(Data entries)
▽

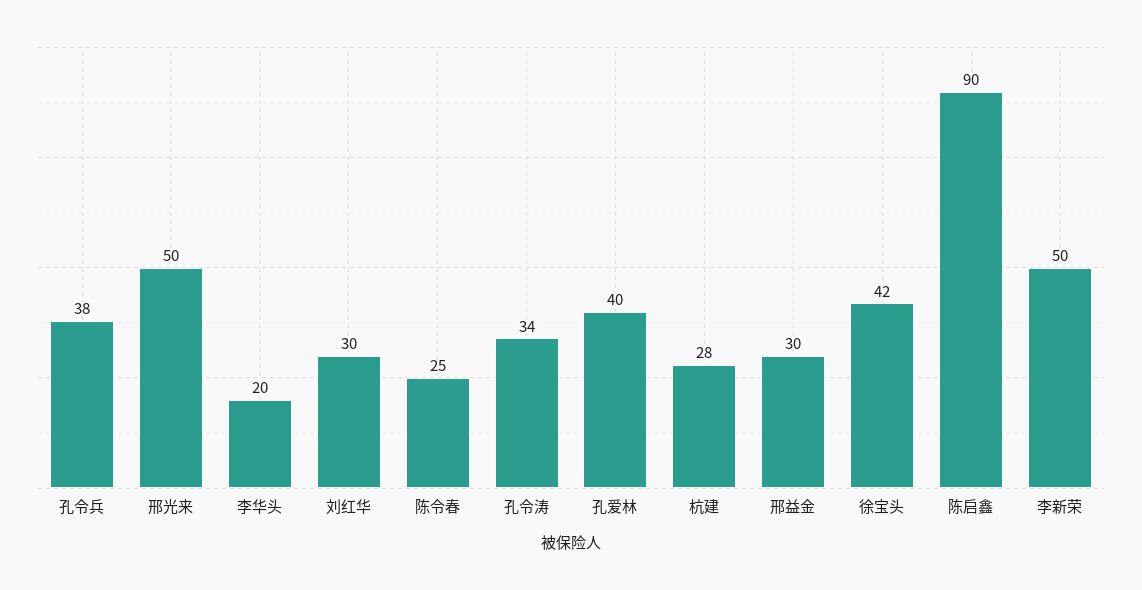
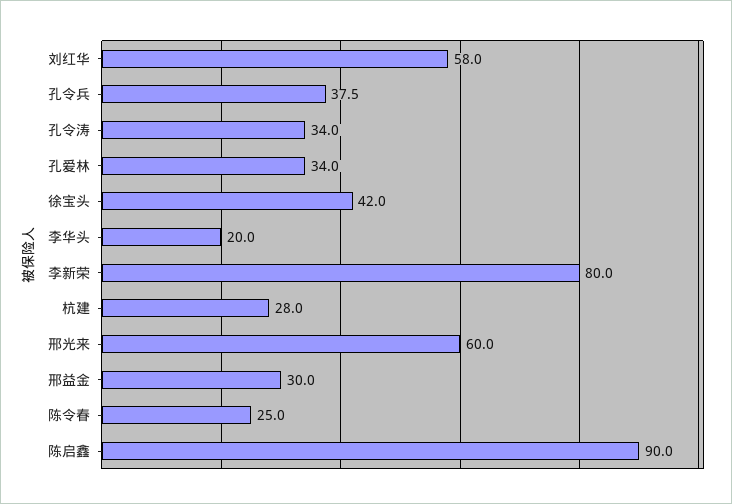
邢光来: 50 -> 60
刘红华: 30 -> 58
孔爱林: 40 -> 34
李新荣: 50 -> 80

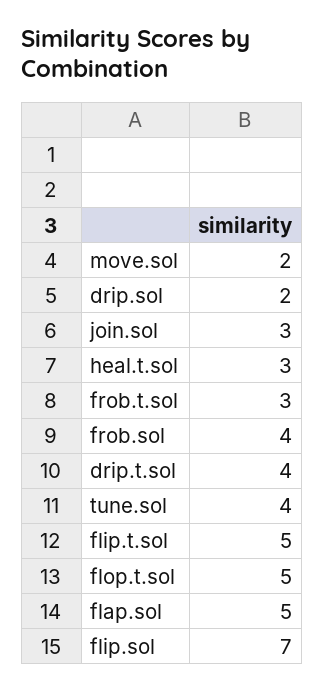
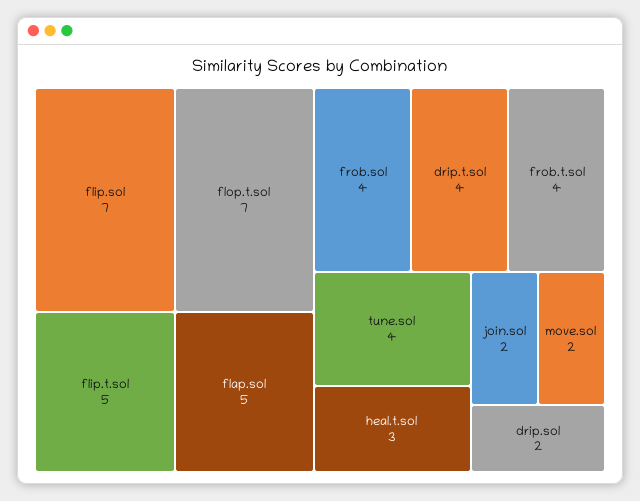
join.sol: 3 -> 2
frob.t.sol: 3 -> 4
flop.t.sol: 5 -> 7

△

Problem statement: Only the lines from the one that holds "孔爱林: 40 -> 34" through the end of the records above should be printed again, exactly as they are. Leave out the pictures.

Task result:
孔爱林: 40 -> 34
李新荣: 50 -> 80

join.sol: 3 -> 2
frob.t.sol: 3 -> 4
flop.t.sol: 5 -> 7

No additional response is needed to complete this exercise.